How to complete this task:
Pictures aside, repeat the whole listing word for word.

○ ○ ○ ○

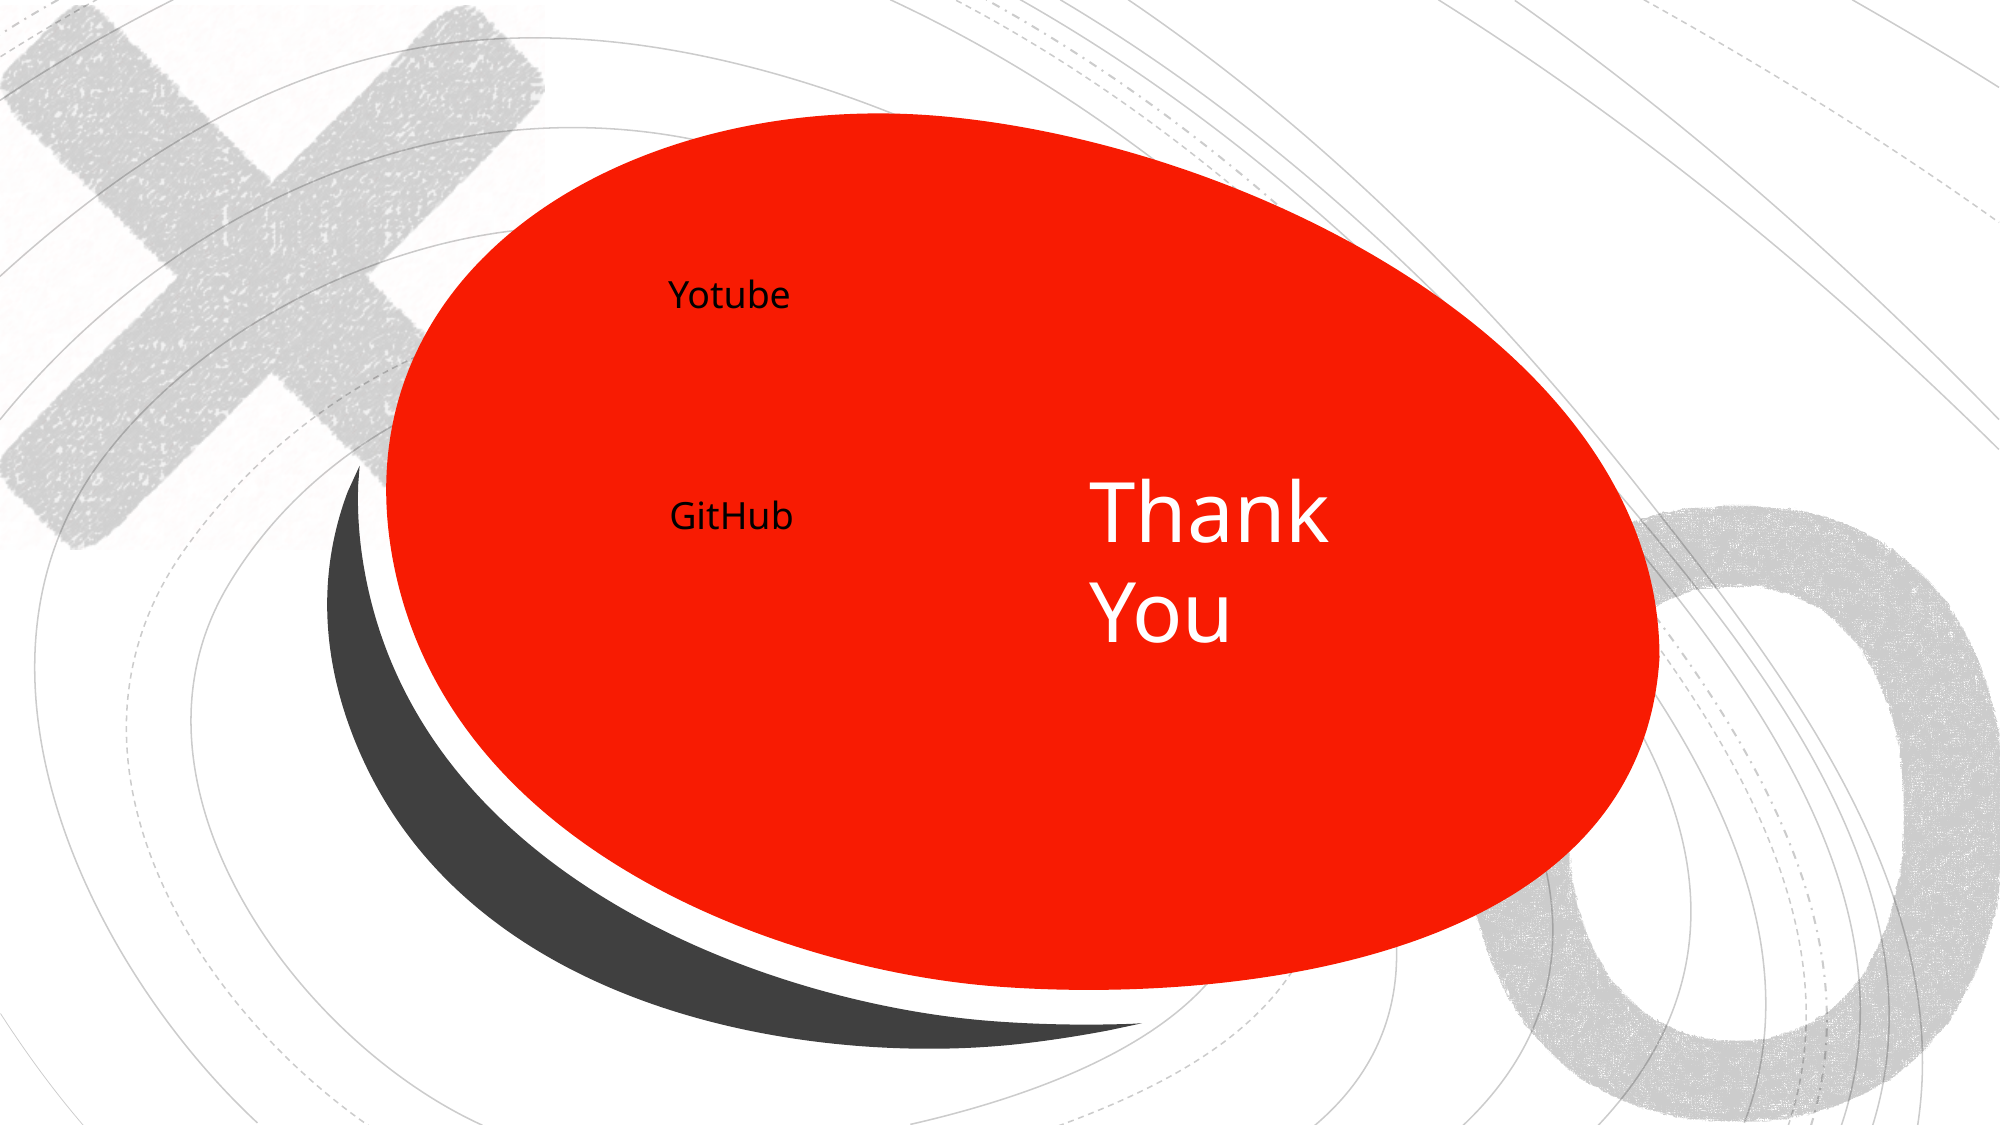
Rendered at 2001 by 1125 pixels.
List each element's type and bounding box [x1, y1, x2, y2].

text_box [0, 0, 2000, 1125]
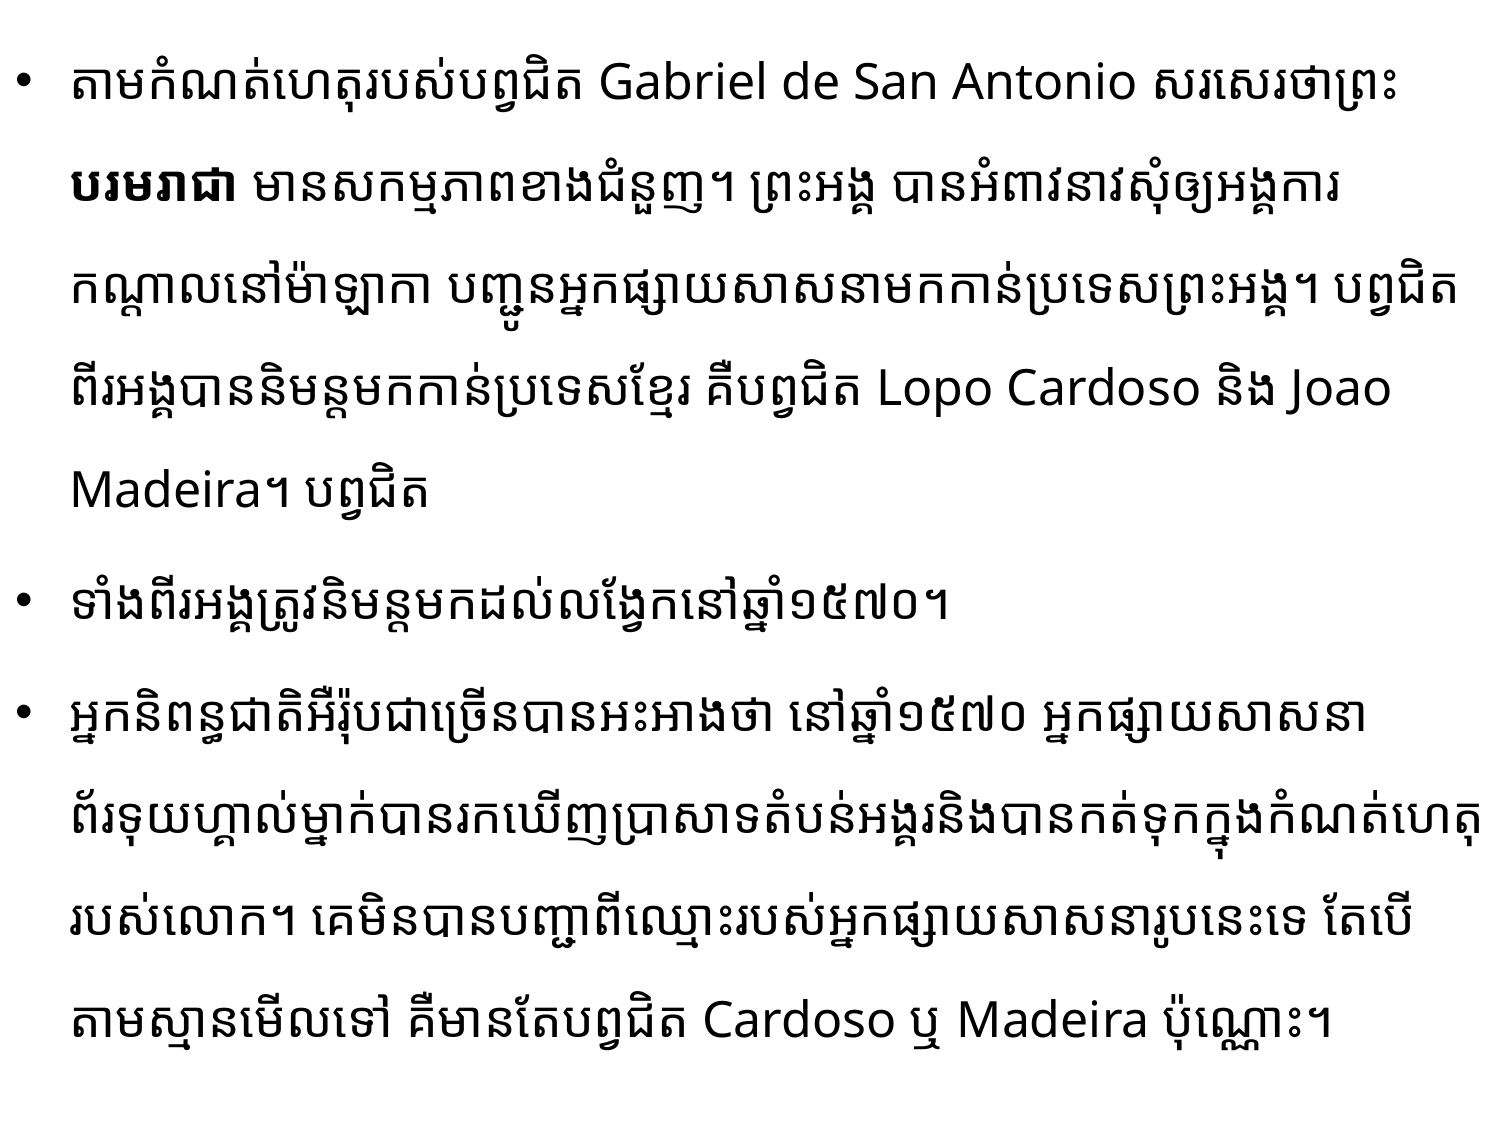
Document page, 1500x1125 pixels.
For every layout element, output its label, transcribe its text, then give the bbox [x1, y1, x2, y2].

○ ○ ○ ○

Response to the task:
Rendered at 2001 by 1125 pixels.
List each element's type and bounding box [x1, y1, x2, y2].

text_box [0, 0, 2000, 1125]
Document page, 1500x1125 pixels.
For every layout element, output its label, transcribe its text, then give the bbox [x1, y1, x2, y2].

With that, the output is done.